ANTONIO Machado Ruiz andaba por la edad de Cristo cuando se enamoró en Soria de Leonor Izquierdo Cuevas, de trece años a la sazón. Esperó un par más para desposarla, pero esa cautela no lo libró de una cencerrada brutal. Los escasos versos en que evoca a Leonor son casi todos posteriores a la temprana muerte de la muchacha y de una asombrosa castidad. No hay siquiera un beso en ellos, apenas una invitación a pasear agarraditos de la mano, lo que contrasta con el moderado erotismo de las canciones a Guiomar, nombre en clave de su amor otoñal (y adúltero), la poetisa Pilar Valderrama.
El amor de Machado por Leonor no fue platónico, pero aquél era consciente de que su situación se prestaba a la censura social, y la luz del entendimiento le hizo ser muy comedido mientras duró su breve matrimonio y aún después. Hoy resulta difícil entender las razones de su pudibundez literaria. Han ido cayendo todos los tabúes, salvo el que don Antonio aparentemente rompió. Ahora bien, una chica de trece años, en la España de 1907, podía ser perfectamente núbil. La cencerrada que amargó las bodas del poeta no se la dieron por pedófilo, sino por mozo viejo que casaba con mocita, escamoteándola a los posibles pretendientes más jóvenes.

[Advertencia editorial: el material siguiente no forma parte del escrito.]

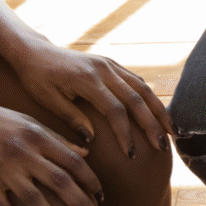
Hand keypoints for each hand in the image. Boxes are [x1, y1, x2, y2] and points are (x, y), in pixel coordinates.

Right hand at [0, 100, 103, 205]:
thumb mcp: (28, 122)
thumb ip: (57, 139)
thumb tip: (86, 153)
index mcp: (37, 136)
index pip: (73, 162)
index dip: (91, 181)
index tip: (101, 196)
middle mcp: (23, 153)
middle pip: (60, 183)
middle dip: (81, 204)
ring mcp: (2, 169)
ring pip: (34, 200)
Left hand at [10, 40, 172, 157]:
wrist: (34, 51)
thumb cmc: (37, 78)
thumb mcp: (47, 100)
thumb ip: (72, 118)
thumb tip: (92, 140)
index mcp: (87, 80)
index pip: (115, 110)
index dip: (126, 134)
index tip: (131, 154)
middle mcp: (104, 70)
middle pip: (137, 99)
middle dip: (152, 125)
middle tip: (162, 146)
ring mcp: (111, 65)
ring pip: (144, 89)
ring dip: (159, 111)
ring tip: (171, 132)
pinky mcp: (113, 65)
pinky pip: (138, 82)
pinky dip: (151, 99)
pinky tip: (159, 114)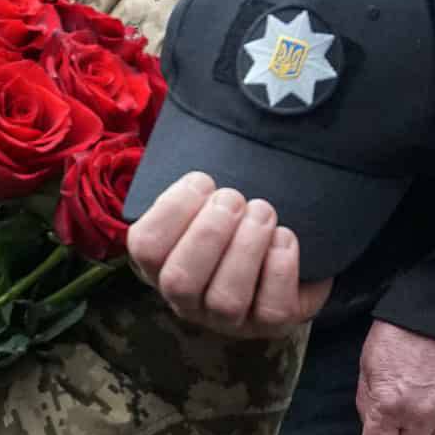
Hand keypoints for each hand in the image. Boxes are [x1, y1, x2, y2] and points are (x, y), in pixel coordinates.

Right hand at [125, 172, 332, 337]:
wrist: (290, 249)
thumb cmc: (238, 216)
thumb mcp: (210, 194)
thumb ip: (196, 174)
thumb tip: (195, 110)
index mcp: (162, 260)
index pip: (144, 247)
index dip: (172, 210)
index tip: (203, 180)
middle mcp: (188, 297)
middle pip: (179, 280)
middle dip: (209, 233)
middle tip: (235, 198)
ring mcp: (228, 318)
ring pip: (224, 299)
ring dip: (246, 248)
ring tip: (264, 212)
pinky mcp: (270, 323)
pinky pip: (271, 308)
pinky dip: (280, 268)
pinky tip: (285, 238)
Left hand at [358, 320, 434, 434]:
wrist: (430, 312)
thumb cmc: (394, 335)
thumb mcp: (366, 368)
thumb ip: (366, 404)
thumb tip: (372, 426)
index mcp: (389, 406)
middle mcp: (419, 415)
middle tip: (400, 423)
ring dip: (424, 434)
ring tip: (419, 410)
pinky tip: (434, 404)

Es verdad que hace un siglo los nacimientos ilegítimos eran mucho más numerosos en España que lo que podríamos suponer. A los extranjeros curiosos, esta circunstancia les escandalizaba o les divertía (como a Brenan), pero no dejaban de referirse a una rígida economía moral del pueblo español, cuyas expresiones —la cencerrada, por ejemplo— funcionaban de acuerdo con una legalidad ritual y tácita. En los años sesenta del pasado siglo proliferaron en Europa los estudios académicos sobre la cencerrada o charivari, justo cuando la moral tradicional se deshacía a consecuencia de la revolución de las costumbres. Los magníficos trabajos al respecto de E.P. Thompson, Natalie Zemon-Davis, Carlo Ginzburg o Julio Caro Baroja destilan, quizá a pesar de sus autores, cierta nostalgia por aquel orden que desaparecía.

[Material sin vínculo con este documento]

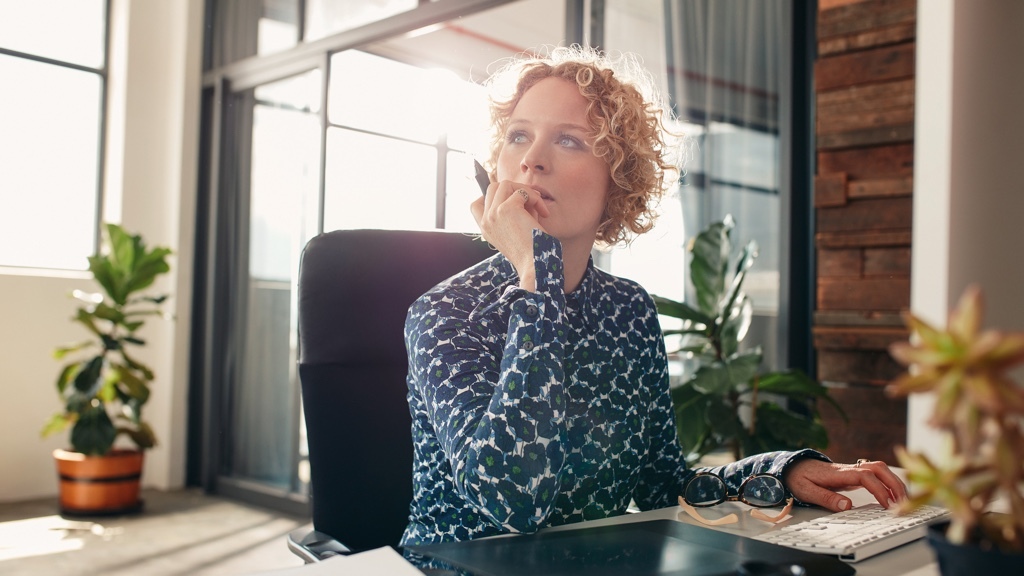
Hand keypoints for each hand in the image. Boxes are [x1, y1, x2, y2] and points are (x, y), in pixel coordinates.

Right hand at [470, 181, 549, 291]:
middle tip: (531, 200)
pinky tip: (543, 213)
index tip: (510, 199)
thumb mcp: (515, 231)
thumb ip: (513, 212)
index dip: (491, 196)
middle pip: (493, 188)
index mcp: (485, 229)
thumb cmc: (531, 250)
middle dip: (514, 189)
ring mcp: (493, 214)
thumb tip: (521, 191)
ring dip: (525, 191)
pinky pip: (523, 192)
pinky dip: (536, 199)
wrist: (534, 265)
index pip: (476, 204)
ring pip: (505, 184)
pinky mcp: (506, 209)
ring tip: (538, 206)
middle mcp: (486, 221)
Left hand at [782, 458, 907, 512]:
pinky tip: (893, 494)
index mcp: (837, 473)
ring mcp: (851, 470)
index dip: (879, 489)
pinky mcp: (852, 475)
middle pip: (877, 468)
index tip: (887, 504)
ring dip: (894, 482)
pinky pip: (875, 474)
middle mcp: (848, 469)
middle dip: (894, 483)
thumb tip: (847, 505)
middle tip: (904, 502)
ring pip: (879, 468)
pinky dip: (888, 482)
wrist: (791, 466)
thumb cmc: (798, 477)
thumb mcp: (806, 490)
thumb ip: (826, 498)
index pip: (865, 476)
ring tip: (904, 500)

Y es lógico. La llamada liberación sexual, como ha observado Jean-Claude Milner en un feroz alegato contra el progresismo contemporáneo (La arrogancia del presente, Manantial, 2010), no se plasmó en derechos individuales efectivos, sino en mera permisividad que no sólo dejó incólume el poder del Estado, sino que lo fortaleció, arrebatando a la sociedad sus tradicionales recursos censorios. Hoy somos mucho menos dueños de nuestros cuerpos y de nuestros deseos. El Estado legisla sobre la humanidad del feto humano, sobre la sexualidad de los escolares o sobre lo que debemos meter en los pulmones. La exploración de los límites de lo permitido se mueve entre la pornolalia de unos y el puritanismo totalitario de quienes reclaman de los gobernantes la castración civil (o física) de los pecadores de boquilla. ¿Zafiedad? Más bien estupidez de granja donde a los bichos se les tolera aparearse a discreción mientras tiren del carro. Ovejas, pollos y cerdos de Orwell. Estado de Permiso frente a Estado de Derecho, y escándalos televisivos sin alegría o con alegría-macarena, que viene a ser lo mismo de aburrido y fundamentalmente avícola.